** 取り組む課題 **
A. 提示文にある「本来、自分が読者として楽しめるものは、好みがわかっているわけですから本人がいちばん書くことができるはずです。」という一文を英語に訳しなさい。
B. 提示文によると、第一稿のラストが「ものすごく適当」になったのはなぜか。一〜三文で説明しなさい。
C. 提示文で、第一稿が上がったのはいつごろとされているか。

** 提示文 **
○ ○ ○

今村 だって、初稿は自分で読んでもおもしろくないんですもん、くどくど書いていて。これをなんとかおもしろくしないといけない。第一稿が上がったのは(二〇一八年の)四月ごろですが、それを書きながら、おもしろくないなあ、と思っていました(笑)。編集者は「いついつまでに上げてください」と言う。「上げられますけどおもしろくないですよ」と言いながら書いてましたから、ラストはものすごく適当でした。それを夏までに直すことになったんですが、読み返してもやはりおもしろくない。一人死ぬまでが長すぎたんです。「何がおもしろくてこれをみんな読むんだ」と思いました。本来、自分が読者として楽しめるものは、好みがわかっているわけですから本人がいちばん書くことができるはずです。なのにそうではないものが目の前にある。これは我慢のならないことでしたね。

──それはどうやって改稿したんですか。

○ ○ ○

** 入力データ **
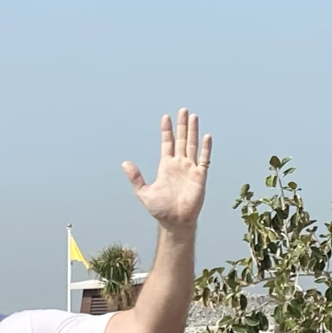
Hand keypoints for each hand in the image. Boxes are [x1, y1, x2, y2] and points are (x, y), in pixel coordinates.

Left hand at [123, 109, 211, 230]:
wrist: (175, 222)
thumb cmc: (160, 210)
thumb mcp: (143, 192)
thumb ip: (136, 177)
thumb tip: (125, 163)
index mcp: (166, 166)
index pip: (167, 143)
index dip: (166, 130)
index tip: (166, 116)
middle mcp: (179, 165)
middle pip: (181, 140)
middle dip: (181, 125)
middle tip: (182, 110)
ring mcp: (190, 169)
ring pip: (192, 145)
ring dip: (193, 131)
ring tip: (193, 117)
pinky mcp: (200, 176)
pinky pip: (204, 159)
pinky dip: (205, 148)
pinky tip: (206, 137)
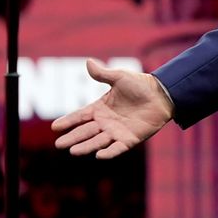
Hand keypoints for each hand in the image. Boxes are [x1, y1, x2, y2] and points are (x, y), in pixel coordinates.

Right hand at [51, 58, 173, 158]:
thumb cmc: (140, 85)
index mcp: (100, 108)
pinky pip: (118, 148)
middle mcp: (106, 122)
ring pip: (98, 141)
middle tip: (59, 144)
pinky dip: (109, 152)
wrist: (162, 94)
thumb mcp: (120, 77)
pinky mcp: (130, 139)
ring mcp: (117, 132)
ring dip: (86, 146)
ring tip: (73, 151)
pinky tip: (99, 156)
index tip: (55, 127)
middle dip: (73, 138)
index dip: (68, 121)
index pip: (80, 116)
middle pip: (85, 131)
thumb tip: (88, 61)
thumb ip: (103, 74)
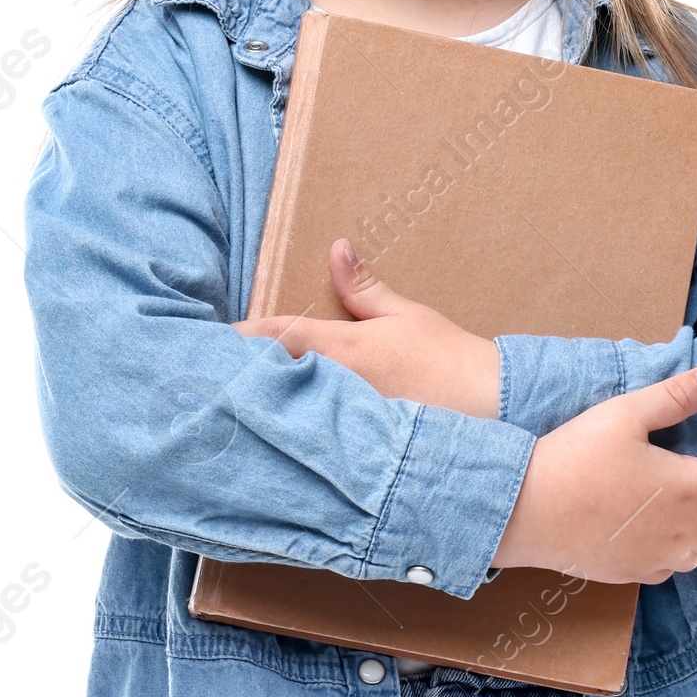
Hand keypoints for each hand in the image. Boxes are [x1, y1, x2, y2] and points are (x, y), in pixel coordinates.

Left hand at [233, 239, 500, 416]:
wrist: (487, 404)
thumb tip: (337, 249)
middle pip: (272, 379)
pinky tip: (280, 434)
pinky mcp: (355, 446)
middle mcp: (336, 385)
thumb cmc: (447, 357)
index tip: (216, 336)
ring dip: (265, 403)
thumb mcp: (405, 314)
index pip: (281, 336)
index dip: (244, 335)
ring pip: (290, 410)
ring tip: (233, 402)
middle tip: (209, 372)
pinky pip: (315, 436)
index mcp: (344, 348)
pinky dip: (295, 430)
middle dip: (243, 374)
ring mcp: (344, 420)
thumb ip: (363, 287)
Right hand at [492, 362, 696, 584]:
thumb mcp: (626, 414)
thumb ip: (677, 396)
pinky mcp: (629, 573)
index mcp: (689, 489)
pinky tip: (656, 534)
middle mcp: (682, 532)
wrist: (523, 509)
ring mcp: (656, 558)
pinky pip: (666, 568)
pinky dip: (675, 552)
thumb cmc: (575, 456)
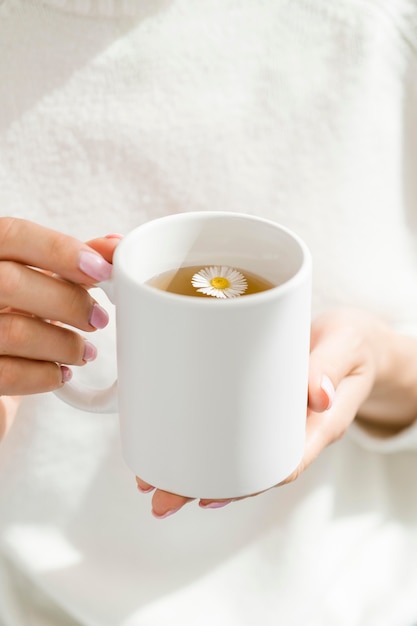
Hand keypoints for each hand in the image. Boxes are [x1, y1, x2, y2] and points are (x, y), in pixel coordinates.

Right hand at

○ ○ ○

** 練習問題の解答 **
A. In principle, since you know your own tastes, you yourself should be the one best able to write something you can enjoy as a reader.

B. 編集者から期限までに上げるよう求められ、「上げられますけどおもしろくないですよ」と言いながら書いていたからである。

C. 二〇一八年の四月ごろ。